====== Text block

Expression of endogenous NMDAR1 transcripts without receptor protein suggests post-transcriptional control in PC12 cells

Abstract

Expression of RNA for the NMDAR1 subunit of the N-methyl-D-aspartate receptor was detected by Northern hybridization in both nerve growth factor-differentiated and undifferentiated rat pheochromocytoma (PC12) cells. The NMDA receptor type 1 (NMDAR1) message in PC12 cells was similar in size to that expressed in hippocampal neurons. PC12 cell cDNAs that were amplified by polymerase chain reaction with primers flanking the coding region of NMDAR1 corresponded to the NMDAR1 splice variant NMDA receptor type 1 isoform C (NMDAR1C). Using calcium imaging or patch-clamp recording, no functional NMDA-gated ion channels were found in PC12 cells. A monoclonal antibody against NMDAR1 was developed in order to investigate whether or not NMDAR1 protein was present in PC12 cells. Only trace amounts of NMDAR1 protein were found in native PC12 cells. However, expression of NMDAR1 protein was detected in PC12 cells that were transfected with an expression vector containing an NMDAR1C clone under control of a cytomegalovirus promoter. These findings suggest that the expression of NMDAR1 protein in PC12 cells may be controlled by post-transcriptional mechanisms. The PC12 cell line may serve as a model system for the study of the transcriptional, post-transcriptional, and translational regulation of NMDAR1. Furthermore, the presence of NMDAR1 RNA in a particular cell type may not necessarily indicate expression of NMDAR1 protein.

============

*Work order:*
Answer these questions from the NMDAR1 abstract, one line each.
1. Which NMDAR1 splice variant matched the PC12 cell cDNAs amplified by polymerase chain reaction?
2. Which two methods were used to look for functional NMDA-gated ion channels in PC12 cells?
3. What promoter controlled the NMDAR1C clone in the expression vector used for transfection?

====== Supplied information

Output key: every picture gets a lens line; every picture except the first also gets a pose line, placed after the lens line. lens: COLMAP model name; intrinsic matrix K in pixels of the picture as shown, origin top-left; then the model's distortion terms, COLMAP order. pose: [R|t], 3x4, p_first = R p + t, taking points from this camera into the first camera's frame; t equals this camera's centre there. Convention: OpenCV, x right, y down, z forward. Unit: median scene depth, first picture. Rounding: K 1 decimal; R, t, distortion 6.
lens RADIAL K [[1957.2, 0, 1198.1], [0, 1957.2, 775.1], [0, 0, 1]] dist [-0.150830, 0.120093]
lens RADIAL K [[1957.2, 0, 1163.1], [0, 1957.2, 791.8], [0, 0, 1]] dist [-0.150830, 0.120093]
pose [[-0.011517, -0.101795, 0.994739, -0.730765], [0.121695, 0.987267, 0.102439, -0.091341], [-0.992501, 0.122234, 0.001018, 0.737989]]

============

*Exercise answer:*
1. NMDA receptor type 1 isoform C (NMDAR1C)
2. Calcium imaging and patch-clamp recording
3. A cytomegalovirus promoter